Décote record pour les « passoires thermiques »
Les logements classés F et G subissent une baisse de prix spectaculaire : DPE Tracker mesure, en 2024, un écart pouvant atteindre 49 % entre les biens les plus performants et les plus énergivores. Concrètement, les appartements et maisons étiquetés A–B se sont négociés autour de 5 166 €/m², contre environ 2 600 €/m² pour les classes F–G sur les dix départements étudiés.
Des acheteurs qui calculent le coût des travaux
La différence ne tient plus seulement au standing ou à l'emplacement : l'acheteur moyen intègre maintenant, avant même la visite finale, le prix des rénovations nécessaires (isolation, chauffage, fenêtres, ventilation). Quand le montant estimé des travaux devient élevé, la négociation se durcit et l'offre chute. Pour beaucoup, une « passoire » n'est intéressante que si le prix initial compense largement le coût et les contraintes de la remise à niveau.
- Hiérarchie des décotes : C–D ≈ -15 % par rapport aux meilleurs ; E ≈ -27 % ; F–G jusqu'à -49 %.
- Impact sur le portefeuille : les propriétaires de logements énergivores voient la valeur de leur actif s'éroder rapidement.
- Profil d'acheteurs : certains investisseurs opportunistes pèsent la rentabilité après travaux, d'autres renoncent face aux coûts.
Les passoires thermiques gagnent des parts de marché
La part des transactions portant sur des logements F–G a presque doublé : elle représentait 9,7 % des ventes analysées en 2021, et atteint 18,5 % en 2024. Autrement dit, près d'une vente sur cinq concerne désormais une passoire thermique. Cette montée en volume s'explique par l'offre qui vieillit, la mise en vente de lots attractifs pour les rénovateurs, et les effets combinés des mouvements de prix et des contraintes réglementaires.
Conséquences pour les prêteurs, bailleurs et politiques
Banques, assureurs et investisseurs adaptent leurs critères : la décote énergétique devient un facteur de risque de marché. Pour les bailleurs, la pression réglementaire et la perspective d'une baisse de valeur accélèrent parfois la réalisation de travaux, mais pas toujours : certains propriétaires reportent les dépenses face à l'incertitude des aides et des délais.
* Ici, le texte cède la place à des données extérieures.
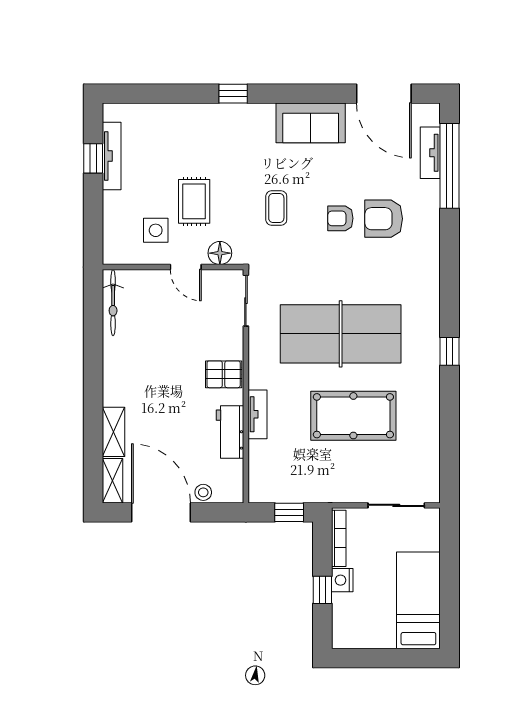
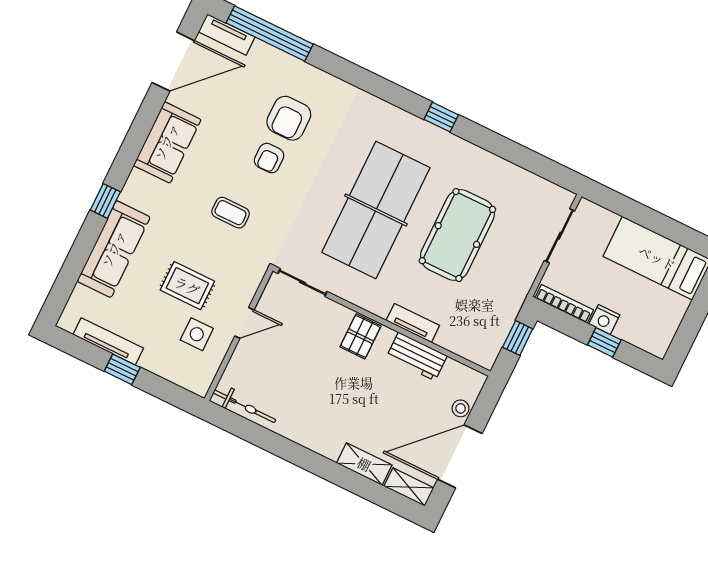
sofa: (195, 121) -> (114, 249), added
tv unit: (430, 153) -> (227, 34), moved
window: (93, 158) -> (122, 369), moved
floor lamp: (220, 253) -> (247, 285), removed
| Classe DPE | Prix observé (€/m²) | Décote approximative |
|---|---|---|
| A–B | 5 166 | Référence |
| C–D | — | ~ -15 % |
| E | — | ~ -27 % |
| F–G | ~ 2 600 | ~ -49 % |
Ce que cela change pour l'acquéreur type
Pour se situer : une différence de plusieurs milliers d'euros par mètre carré transforme une mensualité de prêt et le reste à vivre. Un logement F–G qui s'affiche moins cher sur la fiche peut donc coûter beaucoup plus une fois les travaux pris en compte. Les acheteurs prudents évaluent désormais le coût global (achat + rénovation) et le délai pour revenir à une performance acceptable.
La tendance observée par DPE Tracker alerte : la valeur immobilière intègre de plus en plus la performance énergétique. À court terme, cela redistribue les cartes entre vendeurs, acheteurs et investisseurs ; à moyen terme, l'enjeu sera de savoir si les politiques publiques et les dispositifs d'aides permettent de transformer cette masse de passoires en logements rénovés plutôt qu'en décotes permanentes.